··· MATERIAL PROVIDED ···

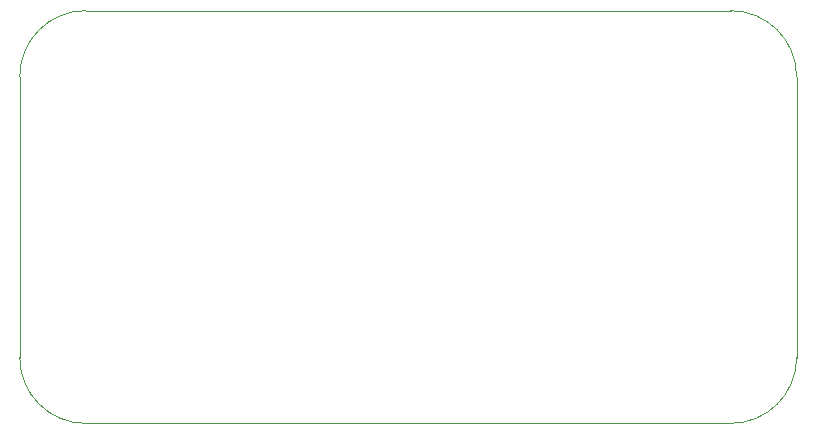
<source format=gbr>
G04 #@! TF.GenerationSoftware,KiCad,Pcbnew,5.1.5*
G04 #@! TF.CreationDate,2020-04-09T00:18:25+02:00*
G04 #@! TF.ProjectId,bluepill_control_board,626c7565-7069-46c6-9c5f-636f6e74726f,rev?*
G04 #@! TF.SameCoordinates,Original*
G04 #@! TF.FileFunction,Profile,NP*
%FSLAX46Y46*%
G04 Gerber Fmt 4.6, Leading zero omitted, Abs format (unit mm)*
G04 Created by KiCad (PCBNEW 5.1.5) date 2020-04-09 00:18:25*
%MOMM*%
%LPD*%
G04 APERTURE LIST*
%ADD10C,0.050000*%
G04 APERTURE END LIST*
D10*
X244225000Y-139475000D02*
G75*
G02X238650000Y-145050000I-5575000J0D01*
G01*
X184025000Y-145050000D02*
G75*
G02X178450000Y-139475000I0J5575000D01*
G01*
X178450000Y-115684000D02*
G75*
G02X184025000Y-110109000I5575000J0D01*
G01*
X238650000Y-110109000D02*
G75*
G02X244225000Y-115684000I0J-5575000D01*
G01*
X184025000Y-110109000D02*
X238650000Y-110109000D01*
X244225000Y-139475000D02*
X244225000Y-115684000D01*
X184025000Y-145050000D02*
X238650000Y-145050000D01*
X178450000Y-115684000D02*
X178450000Y-139475000D01*
M02*

</source>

···

ABOUT THIS EXERCISE: Beginning with the line that contains "G04 #@! TF.SameCoordinates,Original*", output each line of the listing above through the last one, exactly and with nothing added.

EXPECTED ANSWER:
G04 #@! TF.SameCoordinates,Original*
G04 #@! TF.FileFunction,Profile,NP*
%FSLAX46Y46*%
G04 Gerber Fmt 4.6, Leading zero omitted, Abs format (unit mm)*
G04 Created by KiCad (PCBNEW 5.1.5) date 2020-04-09 00:18:25*
%MOMM*%
%LPD*%
G04 APERTURE LIST*
%ADD10C,0.050000*%
G04 APERTURE END LIST*
D10*
X244225000Y-139475000D02*
G75*
G02X238650000Y-145050000I-5575000J0D01*
G01*
X184025000Y-145050000D02*
G75*
G02X178450000Y-139475000I0J5575000D01*
G01*
X178450000Y-115684000D02*
G75*
G02X184025000Y-110109000I5575000J0D01*
G01*
X238650000Y-110109000D02*
G75*
G02X244225000Y-115684000I0J-5575000D01*
G01*
X184025000Y-110109000D02*
X238650000Y-110109000D01*
X244225000Y-139475000D02*
X244225000Y-115684000D01*
X184025000Y-145050000D02*
X238650000Y-145050000D01*
X178450000Y-115684000D02*
X178450000Y-139475000D01*
M02*

</source>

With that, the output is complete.